Limites et précautions de la clause de tontine
La tontine comporte plusieurs contraintes importantes :
- Irrévocabilité : une fois inscrite dans l'acte, la tontine ne peut être supprimée qu'avec l'accord des deux acquéreurs. En cas de séparation conflictuelle, cette rigidité pose problème.
- Impossibilité de vendre seul : les deux tontiniers doivent donner leur accord pour toute vente du bien. Un seul refus bloque la transaction.
- Incompatibilité partielle avec certains prêts : certaines banques refusent d'accorder un PTZ (prêt à taux zéro) ou un prêt classique en présence d'une tontine, car la garantie hypothécaire est fragilisée par le mécanisme.
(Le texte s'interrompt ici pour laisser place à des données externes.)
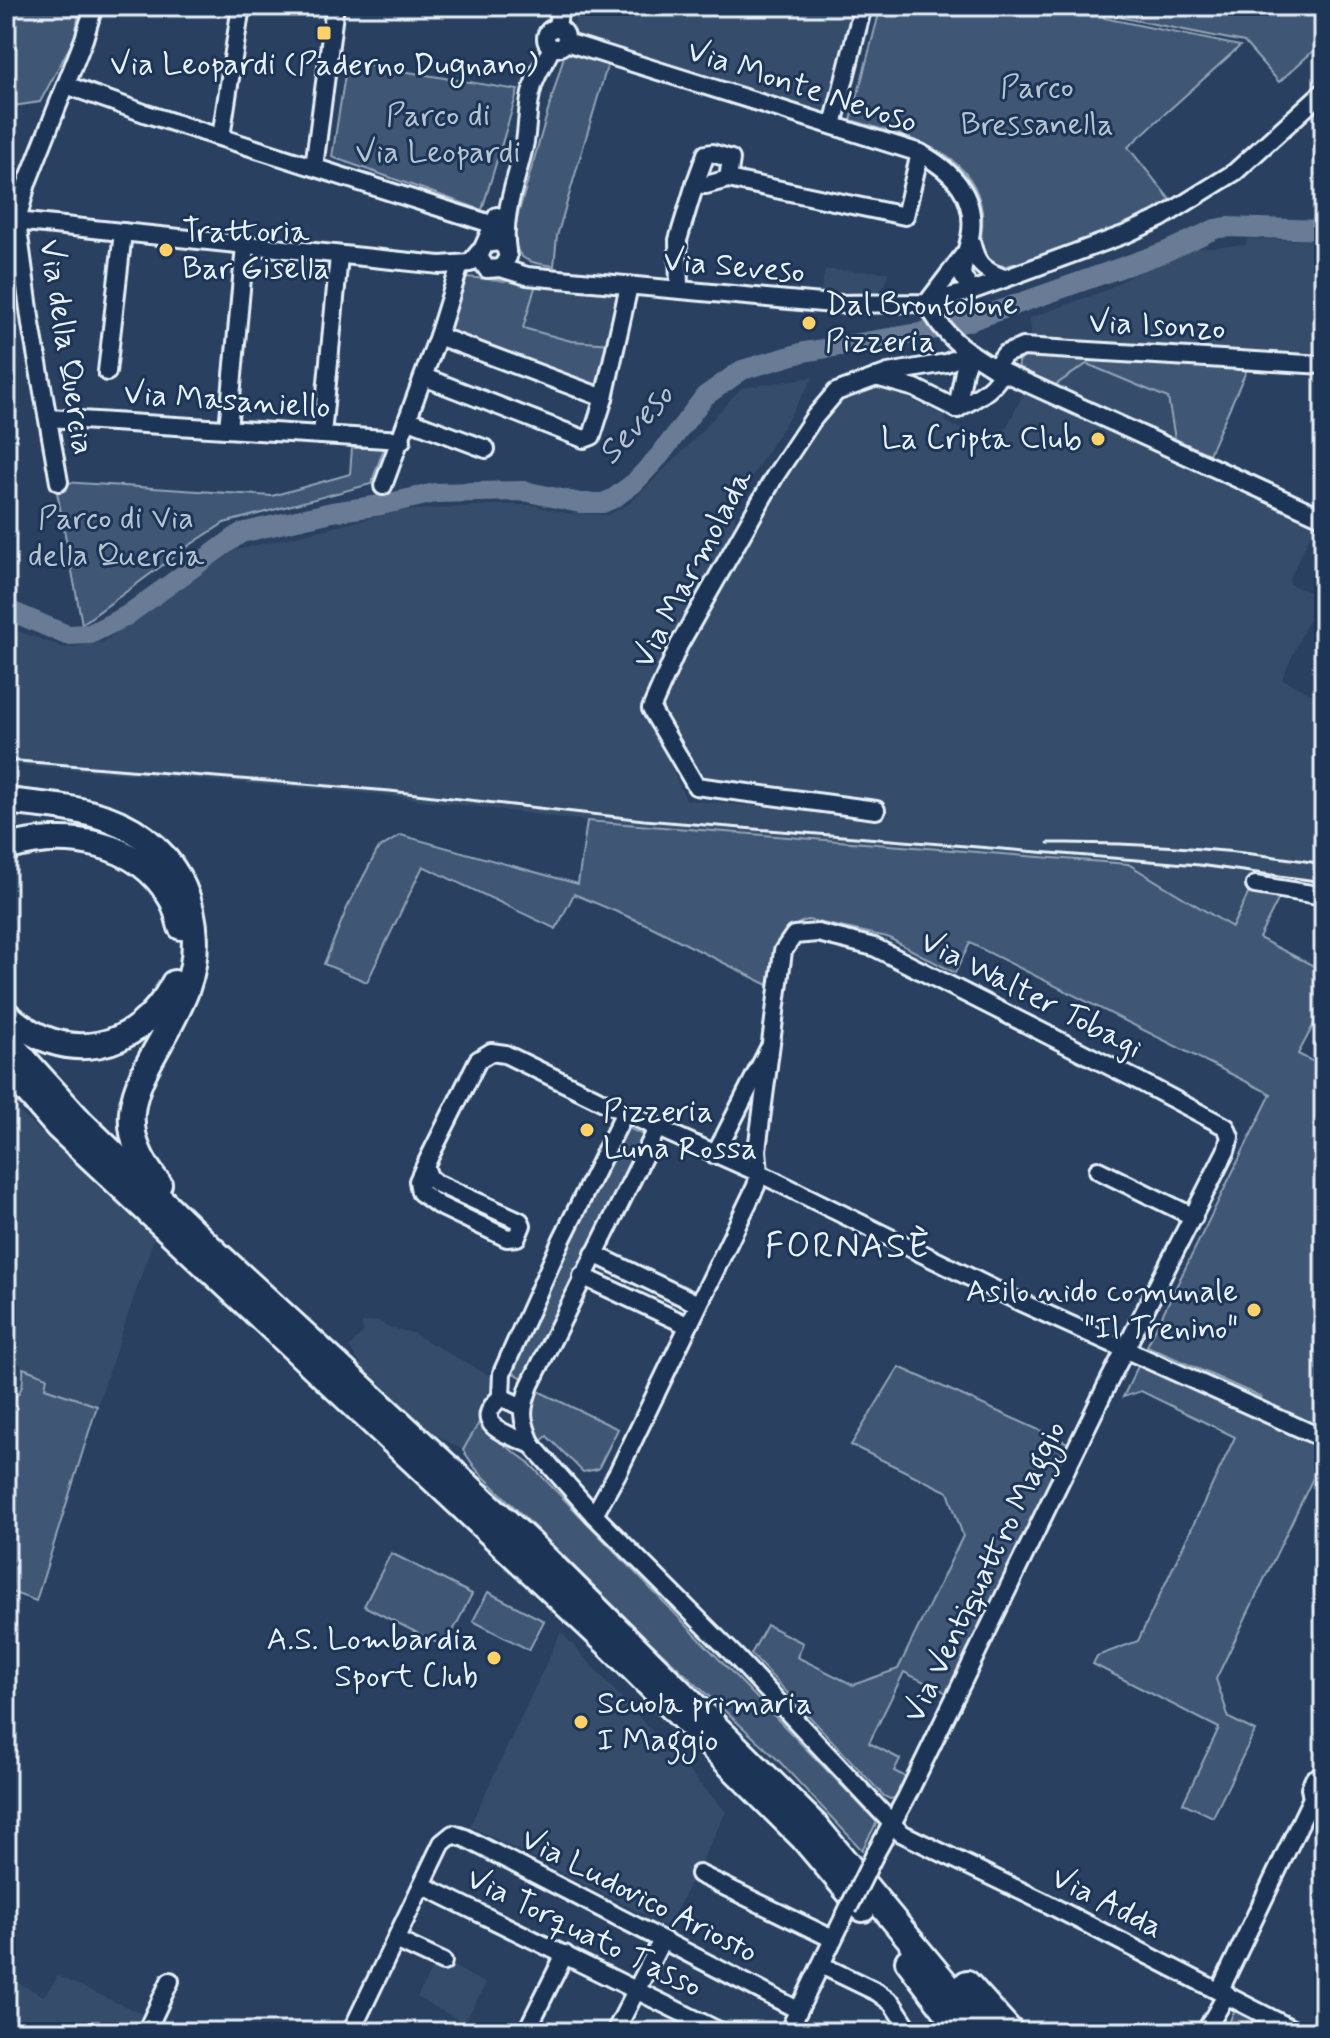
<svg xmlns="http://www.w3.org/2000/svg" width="1330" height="2038" viewBox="0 0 1330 2038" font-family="Mynerve,sans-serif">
<rect width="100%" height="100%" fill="#294061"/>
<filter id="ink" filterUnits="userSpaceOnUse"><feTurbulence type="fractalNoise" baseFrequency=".0125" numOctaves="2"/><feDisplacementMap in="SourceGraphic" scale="16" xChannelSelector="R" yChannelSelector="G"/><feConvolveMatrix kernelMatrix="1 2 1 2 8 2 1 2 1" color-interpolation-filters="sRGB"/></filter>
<g filter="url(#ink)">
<g fill="#364d6b">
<polygon points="579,6 852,6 824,112 579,36 574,24"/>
<polygon points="1248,239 1324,241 1316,358 1032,341 1030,318 1104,291 1153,264 1179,257 1180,249 1245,245"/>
<polygon points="825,270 888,272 885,284 879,291 870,295 820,295"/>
<polygon points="536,284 621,292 612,344 571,341 522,328"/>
<polygon points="1087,364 1168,398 1175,439 1055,385"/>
<polygon points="814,377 737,500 733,533 677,633 640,715 662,747 686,800 883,817 883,804 703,780 659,711 718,585 765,508 838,403 883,386 946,417 946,422 997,446 1024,393 1315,525 1289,580 1291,585 1319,596 1282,679 1324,701 1324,888 1287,882 1280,896 1232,927 1128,864 587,821 375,794 6,764 6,627 65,648 103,642 236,550 402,511 492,505 531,505 565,513 608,515 630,503 687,447 741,388"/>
<polygon points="6,1100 154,1238 97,1406 44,1388 47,1377 23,1368 6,1346"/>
<polygon points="379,1321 387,1327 413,1333 491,1377 490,1391 480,1421 463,1450 431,1432 373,1380 349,1348 363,1332 362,1323"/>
<polygon points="561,1632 726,1812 668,1927 470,1826"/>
<polygon points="438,1958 486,1984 464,2023 417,1997"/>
<polygon points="58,1976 142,2014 133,2032 6,2032 6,1977 44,1996"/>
</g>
<g fill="#415774" stroke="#94a4b6" stroke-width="2">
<polygon points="6,6 80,6 75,37 40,102 6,107"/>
<path d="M881,6H1324V41L1279,82L1244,42L1104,14V18L1240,46L1128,147L1172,202L1134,222L1027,261L1005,266L987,263L981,255C979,241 984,226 982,212C974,148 901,136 851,120Z"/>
<path d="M572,51L608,63L557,236L554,266C524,262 512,259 515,225L564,56Z"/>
<polygon points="347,62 518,90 482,210 332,157"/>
<polygon points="466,277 536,284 523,328 571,341 612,344 600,389 447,333"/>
<polygon points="1025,357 1248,367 1209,454 1175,439 1168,398 1087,364 1055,385 1019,368 1018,362"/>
<polygon points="352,448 384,448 371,484 224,523 190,545 82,624 56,487 64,482 272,496 350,474"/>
<path d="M587,821L1128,864L1232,927L1250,890L1280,896L1259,938L1324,971V1005L1298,1054L1324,1067V1432L1259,1403L1261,1397L1147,1346L1271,1094L970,943L955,973L887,937L808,920C777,928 774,957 768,985L648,925L574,894L556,929L423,866L367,982L324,964L347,908L378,849L401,835L578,884Z"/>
<polygon points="624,1126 648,1137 529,1381 507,1370"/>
<polygon points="1140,1362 1324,1446 1324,1480 1314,1476 1216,1679 1229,1718 1255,1731 1213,1817 1183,1803 1219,1728 1093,1664 1097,1656 1138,1641 1235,1437 1141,1391 1123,1397"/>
<polygon points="899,1367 1068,1443 947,1693 904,1672 869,1743 900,1759 894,1771 906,1777 895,1798 890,1799 884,1796 751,1654 767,1625 803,1643 797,1657 853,1685 898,1669 963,1536 948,1492 851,1445"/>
<path d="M23,1368L47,1377L45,1388L97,1406L36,1601L6,1590V1403C22,1396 24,1384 23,1368Z"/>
<polygon points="536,1390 618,1429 598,1469 583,1472 547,1436 540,1442 531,1435 527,1416"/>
<polygon points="480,1421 492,1436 528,1462 877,1822 862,1850 778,1760 648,1640 476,1469 463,1450"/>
<polygon points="391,1553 472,1594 445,1647 364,1606"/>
<polygon points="488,1592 544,1621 529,1650 473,1621"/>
<polygon points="1241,2010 1250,2015 1253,2024 1268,2032 1226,2032 1233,2013"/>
</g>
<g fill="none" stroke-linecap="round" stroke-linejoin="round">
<polyline stroke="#6b7c95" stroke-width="20" points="6,609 67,635 90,634 126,616 241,533 332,512 381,505 435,493 524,491 580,503 603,503 614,498 634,483 660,455 705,396 742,370 804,352 919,333 969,321 1165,252 1215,229 1227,227 1324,230"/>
<g stroke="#e8f1f8" stroke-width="22">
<g id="minor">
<polyline points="557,27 560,6"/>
<circle cx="556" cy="38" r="10"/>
<path d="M566,42L920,153C953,171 978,197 970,238C967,250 963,262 962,275L971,291"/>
<polyline points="66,85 147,114 488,223 498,226 505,234"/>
<polyline points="833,125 863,6"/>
<polyline points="221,137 241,6"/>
<polyline points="314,167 335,6"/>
<polyline points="695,184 706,154 712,153 731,159 728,179"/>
<polyline points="6,220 440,265 470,263 479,252"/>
<path d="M971,241C976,263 982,270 1004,278"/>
<polyline points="485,244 498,242 505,247 508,257 501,268 487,269 479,257 497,216"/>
<path d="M507,251C501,213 518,178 525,142C528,123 527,105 533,86C537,72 546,61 552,47"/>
<polyline points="501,268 527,276 833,304 927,303 971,291 1126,234 1161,218 1235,172 1324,91"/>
<polyline points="679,289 678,240 695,184 706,185 728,179 905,216 920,153"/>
<path d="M927,303C944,337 963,349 994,368L1324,518"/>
<polyline points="927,303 965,253"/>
<polyline points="438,336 604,398"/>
<polyline points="994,368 1005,354 1023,347 1324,365"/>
<polyline points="107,372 123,232"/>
<polyline points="424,377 584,439 592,436 604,398 629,286"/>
<polyline points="876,377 915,388 957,409"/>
<path d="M957,409C975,398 994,391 1002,371"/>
<polyline points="957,409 964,371 970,353"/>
<polyline points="48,418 402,440"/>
<polyline points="409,420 486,449"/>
<polyline points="228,429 245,246"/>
<polyline points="322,435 339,256"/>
<polyline points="59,482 31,324 17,221 27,183 84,39 94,6"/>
<polyline points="383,486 438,336 460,265"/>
<polyline points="876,810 696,786 651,709 679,645 775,476 813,419 836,392 888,373 946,363 970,353"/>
<polyline points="1255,885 1324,896"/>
<polyline points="715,1155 768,1050"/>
<polyline points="425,1166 429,1177 436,1183 520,1221 522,1225 517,1237 507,1238 438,1205 420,1192 418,1181 425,1166 478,1060 491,1052 505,1054 651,1125 759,1173 1020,1302 1324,1439"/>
<polyline points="1098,1170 1194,1217"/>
<polyline points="594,1254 698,1304"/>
<polyline points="582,1276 687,1325"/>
<polyline points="6,1372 6,1379"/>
<polyline points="501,1397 502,1373 562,1239 625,1112"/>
<path d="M522,1407L501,1397C468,1427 510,1434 532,1445C521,1418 520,1412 530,1385L658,1127"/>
<polyline points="532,1445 594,1515 736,1657 901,1833 1044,1902 1298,2032"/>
<polyline points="594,1515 618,1472 756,1186 759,1173 757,1150 783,951 794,935 818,933 874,947 1139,1081 1226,1127 1230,1137 1226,1151 1107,1385 906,1798 874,1856"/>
<polyline points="1324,1774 1314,1779 1310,1788 1312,1798 1324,1805"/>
<polyline points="699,1874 833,1939"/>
<polyline points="422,1885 721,2032"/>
<polyline points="396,1940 443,1962"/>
<polyline points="821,1965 877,1992 892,2003 911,2032"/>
<polyline points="1220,1990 1312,1798"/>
<polyline points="146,2032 170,1981"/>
<polyline points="351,2032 442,1843 453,1834 465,1838 798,2010"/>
<polyline points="526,2032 565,1954"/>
<polyline points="615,2032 662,1940"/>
<polyline points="788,2032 848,1909"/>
<polyline points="1205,2032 1227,1994"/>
</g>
</g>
<g stroke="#e8f1f8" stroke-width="30">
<g id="highway">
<path d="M6,801C40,805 76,807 109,819C179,844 211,920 187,988C162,1059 94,1106 159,1184"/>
<path d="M6,848C64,830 138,840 171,898C176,906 178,917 181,927"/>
<path d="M6,1014C65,1067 137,1053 174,983"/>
<polyline points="6,1039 81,1122 211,1248 529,1542 816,1826 986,2032"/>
<polyline points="6,1067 57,1126 608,1644 803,1838 863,1909"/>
<polyline points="908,1961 962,2032"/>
<polyline points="967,1983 1011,2032"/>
</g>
</g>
<use href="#minor" stroke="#1d3557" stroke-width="16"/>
<use href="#highway" stroke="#1d3557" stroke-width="24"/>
<g stroke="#e8f1f8" stroke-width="3">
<polyline points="6,760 390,791 644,820 1199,865 1324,882"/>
<path d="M1048,843C1140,842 1233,849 1324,864"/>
</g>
<g stroke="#e8f1f8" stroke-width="22" stroke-linecap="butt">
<polyline id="minor-bridge" points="848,1909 874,1856"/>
</g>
<use href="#minor-bridge" stroke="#1d3557" stroke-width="16"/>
</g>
</g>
<g fill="#ffd166" stroke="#1d3557" stroke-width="3">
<rect x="316" y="25" width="16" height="16" rx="4"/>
<circle cx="166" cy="250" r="8"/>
<circle cx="809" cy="323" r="8"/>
<circle cx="1098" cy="439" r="8"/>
<circle cx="587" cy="1130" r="8"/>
<circle cx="1254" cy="1310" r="8"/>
<circle cx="494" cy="1658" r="8"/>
<circle cx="581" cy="1722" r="8"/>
</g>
<g text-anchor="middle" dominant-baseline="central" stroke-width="6" stroke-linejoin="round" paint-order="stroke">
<g font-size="32" fill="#e8f1f8" stroke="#1d3557" text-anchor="start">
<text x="324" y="65" text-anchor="middle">Via Leopardi (Paderno Dugnano)</text>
<text x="182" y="232">Trattoria<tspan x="182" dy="37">Bar Gisella</tspan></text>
<text x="825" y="305">Dal Brontolone<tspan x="825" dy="37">Pizzeria</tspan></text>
<text x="1082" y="439" text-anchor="end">La Cripta Club</text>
<text x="603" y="1112">Pizzeria<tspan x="603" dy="37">Luna Rossa</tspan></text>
<text x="1238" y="1292" text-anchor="end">Asilo nido comunale<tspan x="1238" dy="37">"Il Trenino"</tspan></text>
<text x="478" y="1640" text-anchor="end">A.S. Lombardia<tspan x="478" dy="37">Sport Club</tspan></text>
<text x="597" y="1704">Scuola primaria<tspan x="597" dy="37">I Maggio</tspan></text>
</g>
<g font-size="32" fill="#e8f1f8" stroke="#1d3557">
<text transform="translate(802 87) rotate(18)">Via Monte Nevoso</text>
<text transform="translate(734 267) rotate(5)">Via Seveso</text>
<text transform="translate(1157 326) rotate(3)">Via Isonzo</text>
<text transform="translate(66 347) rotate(81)">Via della Quercia</text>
<text transform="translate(227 401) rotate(4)">Via Masaniello</text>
<text transform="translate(693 569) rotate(-62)">Via Marmolada</text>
<text transform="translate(1031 995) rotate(27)">Via Walter Tobagi</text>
<text transform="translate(985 1572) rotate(-64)">Via Ventiquattro Maggio</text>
<text transform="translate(639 1896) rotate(27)">Via Ludovico Ariosto</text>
<text transform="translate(1107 1903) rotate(27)">Via Adda</text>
<text transform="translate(584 1933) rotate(26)">Via Torquato Tasso</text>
</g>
<g font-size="32" fill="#b6c3d0" stroke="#1d3557">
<text x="1037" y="88">Parco<tspan x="1037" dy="37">Bressanella</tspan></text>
<text x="438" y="116">Parco di<tspan x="438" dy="37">Via Leopardi</tspan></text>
<text x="116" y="519">Parco di Via<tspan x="116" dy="37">della Quercia</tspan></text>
</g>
<g font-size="34" font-style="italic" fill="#b6c2d0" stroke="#1d3557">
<text transform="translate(636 425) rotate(-48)">Seveso</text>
</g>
<g font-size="36" letter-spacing="2" fill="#e8f1f8" stroke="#1d3557">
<text x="848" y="1247">FORNASÈ</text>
</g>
</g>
<rect width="1330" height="2038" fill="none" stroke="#1d3557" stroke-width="32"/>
<rect x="16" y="16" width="1298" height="2006" fill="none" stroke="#e8f1f8" stroke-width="3" filter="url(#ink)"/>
</svg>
- Risque pour les héritiers réservataires : les enfants du défunt perdent tout droit sur le bien. Cela peut entraîner une action en réduction si la tontine est requalifiée en donation déguisée (jurisprudence Cass. 1re civ., 10 mai 2007).
Consultez impérativement un [notaire](/experts?profession=notaire) avant d'insérer une clause de tontine dans un acte d'achat. Pour comprendre les enjeux de transmission au sens large, lisez aussi notre article sur [comment choisir son notaire](/blog/choisir-notaire-2026).
FAQ
La clause de tontine est-elle utile entre époux mariés ?
Non, elle n'a aucun intérêt entre époux. Depuis la loi du 3 décembre 2001, le conjoint survivant est exonéré de droits de succession et bénéficie d'un droit d'habitation viager sur le logement familial (article 763 du Code civil). Le régime matrimonial (communauté, séparation de biens) et les dispositions testamentaires offrent une protection suffisante, voire supérieure à la tontine.
La tontine est-elle compatible avec un prêt à taux zéro (PTZ) ?
C'est un point de vigilance. Le PTZ 2026, recentré sur les zones tendues et élargi au neuf comme à l'ancien avec travaux, n'interdit pas formellement la tontine. Cependant, certains établissements prêteurs refusent le montage en raison de la complexité juridique de la garantie hypothécaire. Il est indispensable de vérifier avec la banque et le notaire avant de s'engager.
Peut-on ajouter une clause de tontine après l'achat du bien ?
Non, la clause de tontine doit être inscrite dans l'acte d'acquisition initial. Il est juridiquement impossible de l'ajouter par avenant à un acte déjà signé. Si le bien est déjà acquis en indivision, les acquéreurs peuvent envisager d'autres mécanismes de protection (testament, donation entre vifs, SCI). La revente suivie d'un rachat avec tontine est théoriquement possible mais engendre des frais de mutation importants (environ 8 % du prix en droits et frais de notaire).